Very often, the results of a car accident in Pomona can be devastating, resulting in death or serious injuries to accident victims. If you have been involved in such an accident, then you may be discovering that in such cases, the amount of compensation offered by an auto insurance provider is not sufficient to cover your injury expenses. In such a scenario, you may be left with little choice but to seek legal against the driver responsible for your accident. Yet if if is revealed that they were not even driving their own vehicle when they hit you, then there may be a strong possibility that they do no have sufficient resources to compensate you.
In such a scenario, could you hold the owner of the vehicle liable? The legal doctrine of negligent entrustment allows you to do just that. Negligent entrustment affords the opportunity to assign liability to the owners of vehicles who loaned them to drivers that then caused injuries or damages. The reasoning behind this legal principle is that the owner likely knew (or should have known) that the driver they entrusted with their vehicle was either reckless or an incompetent behind the wheel.
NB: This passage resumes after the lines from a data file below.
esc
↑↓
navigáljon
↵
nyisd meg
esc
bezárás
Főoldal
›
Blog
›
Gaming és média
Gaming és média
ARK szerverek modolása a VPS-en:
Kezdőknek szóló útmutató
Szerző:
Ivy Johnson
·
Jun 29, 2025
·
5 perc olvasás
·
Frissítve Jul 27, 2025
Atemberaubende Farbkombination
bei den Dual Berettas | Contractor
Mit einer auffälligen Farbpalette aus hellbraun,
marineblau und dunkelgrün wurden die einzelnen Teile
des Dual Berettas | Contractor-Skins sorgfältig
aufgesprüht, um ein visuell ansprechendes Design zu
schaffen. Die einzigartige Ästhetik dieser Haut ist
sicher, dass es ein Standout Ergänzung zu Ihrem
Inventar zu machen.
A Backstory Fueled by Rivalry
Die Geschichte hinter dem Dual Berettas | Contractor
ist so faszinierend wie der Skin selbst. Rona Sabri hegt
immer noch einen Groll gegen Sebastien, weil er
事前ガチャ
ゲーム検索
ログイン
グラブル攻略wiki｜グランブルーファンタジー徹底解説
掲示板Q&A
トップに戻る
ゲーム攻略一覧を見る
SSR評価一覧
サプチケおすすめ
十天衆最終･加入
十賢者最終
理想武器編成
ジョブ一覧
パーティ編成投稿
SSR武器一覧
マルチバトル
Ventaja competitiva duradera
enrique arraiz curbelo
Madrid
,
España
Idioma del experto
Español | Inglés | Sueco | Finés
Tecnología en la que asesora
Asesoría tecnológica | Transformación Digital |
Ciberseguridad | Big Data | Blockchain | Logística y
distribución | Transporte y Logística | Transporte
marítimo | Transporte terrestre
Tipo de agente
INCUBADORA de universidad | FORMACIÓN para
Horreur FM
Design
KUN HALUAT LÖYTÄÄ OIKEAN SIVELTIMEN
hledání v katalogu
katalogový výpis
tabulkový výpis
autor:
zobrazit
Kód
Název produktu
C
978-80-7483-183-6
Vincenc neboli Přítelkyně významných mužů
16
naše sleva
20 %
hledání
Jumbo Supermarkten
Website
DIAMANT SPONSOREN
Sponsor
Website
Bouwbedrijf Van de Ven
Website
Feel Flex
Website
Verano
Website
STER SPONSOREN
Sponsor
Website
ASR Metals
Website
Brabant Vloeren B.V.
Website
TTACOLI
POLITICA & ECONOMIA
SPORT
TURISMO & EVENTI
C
This idea introduces the one challenge to applying negligent entrustment to your case. Per California’s Civil Jury Instructions, you must be able to prove the following if this principle is to apply:
- The driver was reckless in operating the vehicle
- The driver had the vehicle with the owner’s permission
- The owner knew (or should have known) of the driver’s tendencies
- The owner still permitted the driver to use the vehicle
- The driver’s recklessness was a substantial factor in causing you harm
As you can see, proving the owner’s indifference in loaning our their vehicle is key to making a successful argument.